60 Minutes Advanced Calves Workout with Kettlebell
A 60 minutes fat loss workout targeting your calves using kettlebell equipment. 2 exercises, 6 total sets, designed for advanced lifters.
60 Minutes
Duration
6
Total Sets
10-15 reps
Rep Range
~630
Est. Calories
The Workout
Start with this as your primary movement. Warm up with 2 lighter sets first.
Form cues
- Hold a kettlebell in each hand at your sides and stand on an elevated surface.
- Let your heels drop below the edge for a full calf stretch.
- Drive up onto your toes, squeezing your calves at the top.
Finish strong — take the last set close to failure.
Form cues
- Hold a kettlebell in one hand on the same side as the working leg.
- Stand on the ball of one foot on a raised surface with the other foot off the ground.
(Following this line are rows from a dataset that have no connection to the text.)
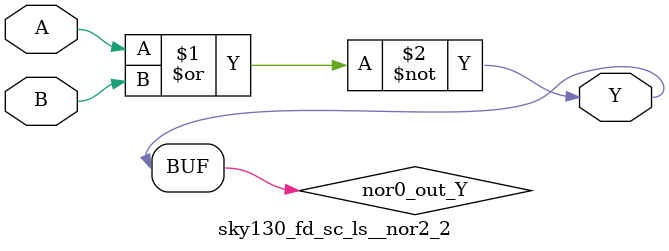
<source format=v>
module sky130_fd_sc_ls__nor2_2 (
    Y,
    A,
    B
);
    output Y;
    input  A;
    input  B;
    wire nor0_out_Y;
    nor nor0 (nor0_out_Y, A, B           );
    buf buf0 (Y         , nor0_out_Y     );
endmodule
</source>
- Lower your heel below the surface for a deep stretch.
Why This Workout Works
This workout is built around the principles of fat loss training. Maintain heavy compound lifts to preserve muscle mass while in a caloric deficit. Add supersets and circuits for accessory work to increase training density. Keep protein high (1g per pound of bodyweight) and prioritize sleep for recovery.
Training Parameters
- Rep Range: 10-15 reps — high enough to keep your heart rate elevated
- Rest Periods: 30-60 seconds — short rest to maximize calorie burn
- Sets Per Exercise: 3-4 sets — optimized for fat loss
Calves Training Tips
- *Full stretch at the bottom is non-negotiable — most people cut the range short.
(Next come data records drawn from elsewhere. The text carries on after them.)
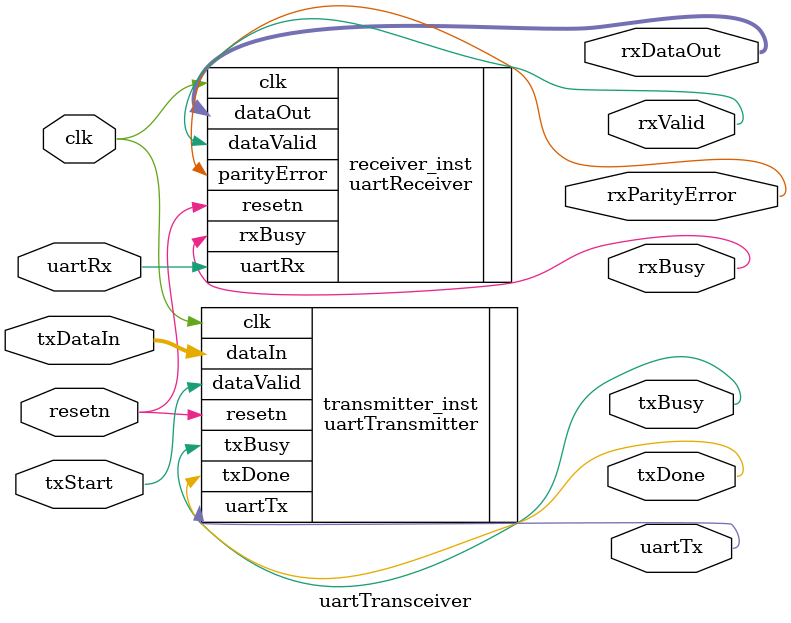
<source format=sv>
module uartTransceiver #(
    parameter CLK_FREQ  = 50_000_000,
    parameter BAUD_RATE = 115200,
    parameter WIDTH     = 8,
    parameter PARITY    = 1          // 0=None, 1=Even, 2=Odd
)(
    input  logic             clk,
    input  logic             resetn,
    
    // Transmitter interface
    input  logic [WIDTH-1:0] txDataIn,      // Parallel data to transmit
    input  logic             txStart,       // Pulse high to start transmission
    output logic             txBusy,        // High while transmitting
    output logic             txDone,        // Pulses high when transmission complete
    
    // Receiver interface
    output logic [WIDTH-1:0] rxDataOut,     // Parallel received data
    output logic             rxValid,       // Pulses high when byte received
    output logic             rxBusy,        // High while receiving
    output logic             rxParityError, // High when parity error detected
    
    // Serial interface
    input  logic             uartRx,        // Serial line in
    output logic             uartTx         // Serial line out
);

    // Instantiate UART Transmitter
    uartTransmitter #(
        .CLK_FREQ(CLK_FREQ),
        .BAUD_RATE(BAUD_RATE),
        .WIDTH(WIDTH),
        .PARITY(PARITY)
    ) transmitter_inst (
        .clk(clk),
        .resetn(resetn),
        .dataIn(txDataIn),
        .dataValid(txStart),
        .uartTx(uartTx),
        .txBusy(txBusy),
        .txDone(txDone)
    );

    // Instantiate UART Receiver
    uartReceiver #(
        .CLK_FREQ(CLK_FREQ),
        .BAUD_RATE(BAUD_RATE),
        .WIDTH(WIDTH),
        .PARITY(PARITY)
    ) receiver_inst (
        .clk(clk),
        .resetn(resetn),
        .uartRx(uartRx),
        .dataOut(rxDataOut),
        .dataValid(rxValid),
        .rxBusy(rxBusy),
        .parityError(rxParityError)
    );

endmodule

</source>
- *Seated calf raises target the soleus; standing raises target the gastrocnemius.
- *High reps (15-25) with a 2-second pause at the bottom produce the best growth stimulus.
Get this calves workout personalized for you
Revy's AI will analyze your training history, recovery status, and strength levels to customize every set, rep, and weight for maximum fat loss results.